Wednesday 25 June 2014

The Bible and church

Lately I’ve been thinking about Bible reading in church.  I've posted about an aspect of this before in this post.  This week I'm preparing for service leading at church and it has got me thinking about it again.  How much Bible should be read in church? 

I’ve been in a number of church families with different styles of worship or format of service.  At my first church, a Uniting Church, we followed a lectionary, a three year cycle of Bible readings consisting of a reading (usually a whole chapter) from the Old Testament, a Psalm, a reading from one of the Gospels and one from the rest of the New Testament.  Not all of these readings were done each week at church, but at least one from the Old Testament and one from the New Testament was read.  The Psalm may have also been incorporated into a prayer or some other part of the service.  One of these readings would usually be linked to the sermon.

I went to a Roman Catholic high school that followed the same lectionary in their weekly chapel service, so often I would hear the same readings twice a week.  Then in my later years of high school I attended another Uniting Church.  This church usually did two of the lectionary readings and almost always the sermon was was based on the gospel passage.

When J and I got engaged I started attending his church, a small independent church.  This church didn’t follow any lectionary.  There would be a Bible reading before the sermon, being the subject of the sermon.  Some shorter Bible passages may have been used by the leader throughout the service, but no other parts of the Bible were intentionally read.  The same is true for the Baptist church that we’re currently attending.

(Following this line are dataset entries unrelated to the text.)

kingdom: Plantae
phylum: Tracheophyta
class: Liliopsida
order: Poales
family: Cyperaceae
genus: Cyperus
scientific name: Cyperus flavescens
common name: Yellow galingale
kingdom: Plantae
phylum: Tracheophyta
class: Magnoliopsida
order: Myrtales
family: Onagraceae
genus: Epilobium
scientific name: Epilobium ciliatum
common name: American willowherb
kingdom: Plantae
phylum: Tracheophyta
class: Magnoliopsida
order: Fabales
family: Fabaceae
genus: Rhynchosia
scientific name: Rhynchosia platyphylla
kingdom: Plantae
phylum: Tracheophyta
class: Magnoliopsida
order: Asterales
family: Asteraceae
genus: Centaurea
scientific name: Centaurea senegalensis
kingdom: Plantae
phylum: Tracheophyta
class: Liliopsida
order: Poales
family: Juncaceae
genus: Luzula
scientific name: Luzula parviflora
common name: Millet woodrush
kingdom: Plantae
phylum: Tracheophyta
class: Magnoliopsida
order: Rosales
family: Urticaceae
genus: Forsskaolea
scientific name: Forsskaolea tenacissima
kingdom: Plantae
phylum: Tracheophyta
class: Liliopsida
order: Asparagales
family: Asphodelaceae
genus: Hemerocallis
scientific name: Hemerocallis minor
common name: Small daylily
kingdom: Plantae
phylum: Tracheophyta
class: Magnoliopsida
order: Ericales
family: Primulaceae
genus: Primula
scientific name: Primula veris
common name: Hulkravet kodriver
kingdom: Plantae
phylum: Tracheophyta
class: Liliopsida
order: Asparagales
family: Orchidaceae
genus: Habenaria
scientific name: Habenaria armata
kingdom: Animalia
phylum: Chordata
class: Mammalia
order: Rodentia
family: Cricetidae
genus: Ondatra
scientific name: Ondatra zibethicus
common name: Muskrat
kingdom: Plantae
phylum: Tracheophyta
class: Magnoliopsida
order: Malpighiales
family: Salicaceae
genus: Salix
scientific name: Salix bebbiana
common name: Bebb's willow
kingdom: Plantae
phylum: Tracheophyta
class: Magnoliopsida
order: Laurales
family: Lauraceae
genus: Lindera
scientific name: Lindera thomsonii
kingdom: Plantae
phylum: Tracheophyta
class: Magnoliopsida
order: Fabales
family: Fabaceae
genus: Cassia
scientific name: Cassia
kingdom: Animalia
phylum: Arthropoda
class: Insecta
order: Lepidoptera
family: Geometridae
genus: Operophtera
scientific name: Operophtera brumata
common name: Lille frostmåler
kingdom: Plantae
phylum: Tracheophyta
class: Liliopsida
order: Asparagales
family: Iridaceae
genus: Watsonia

At college we follow our own lectionary.  We read a chapter from the Old Testament and a chapter from the New Testament each day that we have chapel.  They follow on from each other and when we reach the end of a book we start a new one (not necessarily the next book in the Bible).  We've just finished Ezekiel and 2 Thessalonians.  The sermon is rarely on one of these Bible readings so another reading is done for the sermon, sometimes read by the preacher himself. 

I don’t know if the churches that used a lectionary did so for any reason other than tradition, but I still think that reading from a lectionary is a good idea.  It gives the benefit of hearing from more of the Bible each Sunday at church.  After all, what is the most important part of the church service?  I acknowledge that people may have different opinions on this, but I want to argue that hearing the word of God is the most important.  More important than singing good songs, praying, and even the sermon.

With the lectionary you get to hear from more ‘obscure’ parts of the Bible that wouldn’t normally be preached on or talked about in Sunday school or Bible study group.  And even if your church does preach from the lesser known parts of the Bible, they don’t come up very often so reading from a lectionary means that you read more of the Bible more often. 

Of course, as the service leader I will read from more of the Bible than just the reading for the sermon.  Perhaps this is one of my responsibilities as service leader rather than anything rostered and organised by the church leadership.  But what I read is not going to be consistent with the previous and following weeks.  I could read a chapter from Zechariah but there will be no context for the people to understand it better, and it would just feel very random.  They won't have heard the previous chapter last week or the next chapter next week.  The Bible is meant to be read, it is meant to speak to us.  After all, it is where we find the truth about God.  If we sing five songs, pray three prayers and hear a half-hour sermon, surely we should read a few chapters of the Bible.  Church notices shouldn't take longer than our reading from the word of God.  So I'm working out how I can include more Bible in the service this Sunday. 

I’m not saying that my church isn’t doing things well.  I just wonder if we should be reading more of the Bible in church than just the reading for the sermon.  Because by doing this it can make it seem like the sermon is more important than the Bible reading.  This is because the reading feels like it is done for the sermon, when it should really be the other way around.  The sermon should be done to complement the reading, to expound it for the congregation.  But we shouldn’t ignore the fact that God speaks through his word without us having to say anything else.  Reading more of the Bible in church, parts that the sermon doesn’t talk about, helps to remind us that God’s word is powerful to speak to us all on it's own.  As people who base their faith on what the Bible says, do we believe this?  Do we let God speak from his word?  So let’s do this by reading more of the Bible in church.